- _Excerpted passage_:
———

From the Collection April 2018

Carl Temple explores a little known link with Kaiser Wilhelm II discovered in the Laver Collection within the Grainger Archive.

“My dear Herr Professor” are the opening words of a letter from the Kaiser Wilhelm II to the William Laver, former Ormond Professor of Music at the University of Melbourne on the eve of World War 2. Laver, 79 himself, wrote to the Kaiser then in Dutch exile, wishing him the best for his 80th birthday and recalling with pleasure his formative years at the Hoch Conservatory in Frankfurt am Maine and the enduring impact of German culture and society. The Kaiser’s grateful reply came with signed photograph as a keepsake.

Laver’s original letter to the Kaiser was not retained at the time and when he received the reply the envelope had post office markings indicating it had been opened. By this time, World War 2 must have been imminent or perhaps already underway and Laver was sufficiently concerned that he hastily reconstructed a copy of his original letter for the record. In this he set out his many German connections with a brief biography. The copy indicates he hesitated about wishing the Kaiser a long life, which shows some belated recognition of the fact that Germany had just effectively invaded the rump of Czechoslovakia after previously hiving off the Sudetenland in 1938 (Hitler: “Absolutely the last territorial demand”) and was already making a lot of noise about the Polish Corridor! Both the Kaiser and Laver would be dead within a year.

———

Reproduce the article on the Kaiser's letter to William Laver in full, word for word. The lines after this point come from a separate source.

- _Collected material_:
———

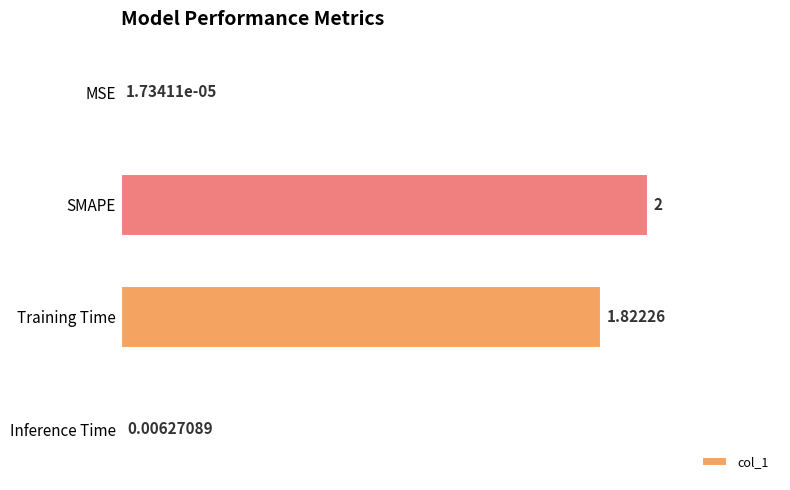

At which category does the chart reach its peak across all series?

SMAPE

———

- _Problem solution_:
From the Collection April 2018

Carl Temple explores a little known link with Kaiser Wilhelm II discovered in the Laver Collection within the Grainger Archive.

“My dear Herr Professor” are the opening words of a letter from the Kaiser Wilhelm II to the William Laver, former Ormond Professor of Music at the University of Melbourne on the eve of World War 2. Laver, 79 himself, wrote to the Kaiser then in Dutch exile, wishing him the best for his 80th birthday and recalling with pleasure his formative years at the Hoch Conservatory in Frankfurt am Maine and the enduring impact of German culture and society. The Kaiser’s grateful reply came with signed photograph as a keepsake.

Laver’s original letter to the Kaiser was not retained at the time and when he received the reply the envelope had post office markings indicating it had been opened. By this time, World War 2 must have been imminent or perhaps already underway and Laver was sufficiently concerned that he hastily reconstructed a copy of his original letter for the record. In this he set out his many German connections with a brief biography. The copy indicates he hesitated about wishing the Kaiser a long life, which shows some belated recognition of the fact that Germany had just effectively invaded the rump of Czechoslovakia after previously hiving off the Sudetenland in 1938 (Hitler: “Absolutely the last territorial demand”) and was already making a lot of noise about the Polish Corridor! Both the Kaiser and Laver would be dead within a year.